▸ **Texto da página**:
Bauman diz que só a sociedade moderna pensou em si mesma como uma atividade da cultura ou da civilização. Por isso, para ele, seria pleonasmo usarmos a expressão “civilização moderna”. Assim como cultura ou civilização, modernidade aponta/estabelece beleza, limpeza e ordem. A idéia de pureza está ligada à idéia de ordem, na qual as coisas devem estar em seu devido lugar, seguindo normas previamente estabelecidas. “O oposto da ‘pureza’ – o sujo, o imundo, ‘os agentes poluidores’ – são coisas ‘fora do lugar’” (BAUMAN. p.14). Fora do lugar concebido pelos que buscam pelo ideal da pureza.
Os padrões e modelos de pureza mudam de uma época para a outra, de uma cultura para a outra. As pessoas que são obstáculos para a organização do ambiente são tratadas como sujeira, como uma espécie de estranho. Cada tipo de sociedade produz sua espécie de estranho, eles são vistos como uma ameaça à ordem social por serem pessoas que não se encaixam dentro dos padrões sociais (moralmente, esteticamente, etc).
Não há espaço para esse tipo de indivíduos, não há um lugar para os estranhos. As pessoas são consideradas estranhas porque possuem uma tendência a não se limitar às linhas da fronteira da ordem. Algumas pessoas nunca poderão ser “reparadas”, geralmente, essas elas são abandonadas, excluídas, ou até, fisicamente agredidas.

▸ **Dados em estudo**:
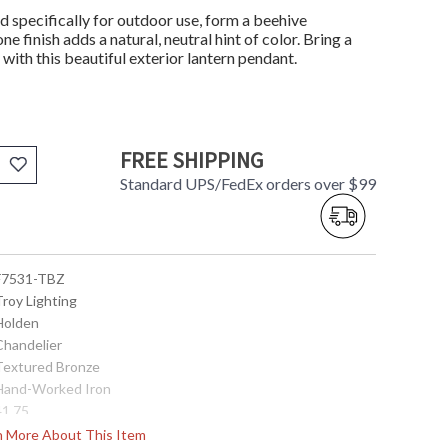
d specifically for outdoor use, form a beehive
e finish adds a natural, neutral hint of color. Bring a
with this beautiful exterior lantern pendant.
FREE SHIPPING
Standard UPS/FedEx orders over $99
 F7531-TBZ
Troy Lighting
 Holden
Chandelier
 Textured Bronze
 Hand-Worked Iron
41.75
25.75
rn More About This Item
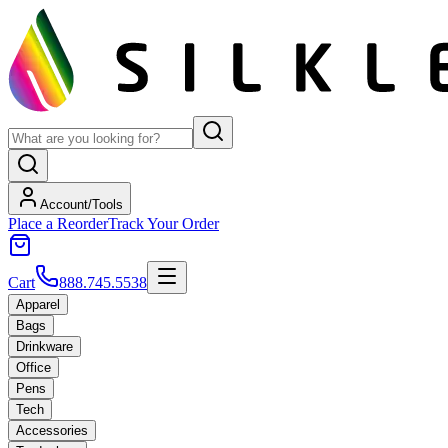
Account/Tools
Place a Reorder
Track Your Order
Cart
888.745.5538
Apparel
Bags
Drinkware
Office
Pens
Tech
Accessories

==

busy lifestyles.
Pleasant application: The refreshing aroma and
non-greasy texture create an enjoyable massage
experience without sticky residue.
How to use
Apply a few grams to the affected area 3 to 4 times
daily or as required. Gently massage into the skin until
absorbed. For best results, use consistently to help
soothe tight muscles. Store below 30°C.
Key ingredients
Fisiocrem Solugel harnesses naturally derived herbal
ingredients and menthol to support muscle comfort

▸ **Lista de atividades**:
[1] Indique se cada afirmação abaixo está de acordo com o texto sobre Bauman, respondendo sim ou não e citando literalmente as palavras do texto que decidem a resposta.
(a) Os padrões de pureza são os mesmos em todas as épocas e culturas.
(b) Para Bauman, seria pleonasmo usar a expressão "civilização moderna".
(c) Cada tipo de sociedade produz sua espécie de estranho.
[2] Por favor, transcreva o trecho do texto sobre Bauman que começa em "Não há espaço" e segue até "até, fisicamente agredidas.".

▸ **Respostas das tarefas**:
[1]
(a) Não: "Os padrões e modelos de pureza mudam de uma época para a outra, de uma cultura para a outra."
(b) Sim: "para ele, seria pleonasmo usarmos a expressão"
(c) Sim: "Cada tipo de sociedade produz sua espécie de estranho"

[2]
Não há espaço para esse tipo de indivíduos, não há um lugar para os estranhos. As pessoas são consideradas estranhas porque possuem uma tendência a não se limitar às linhas da fronteira da ordem. Algumas pessoas nunca poderão ser “reparadas”, geralmente, essas elas são abandonadas, excluídas, ou até, fisicamente agredidas.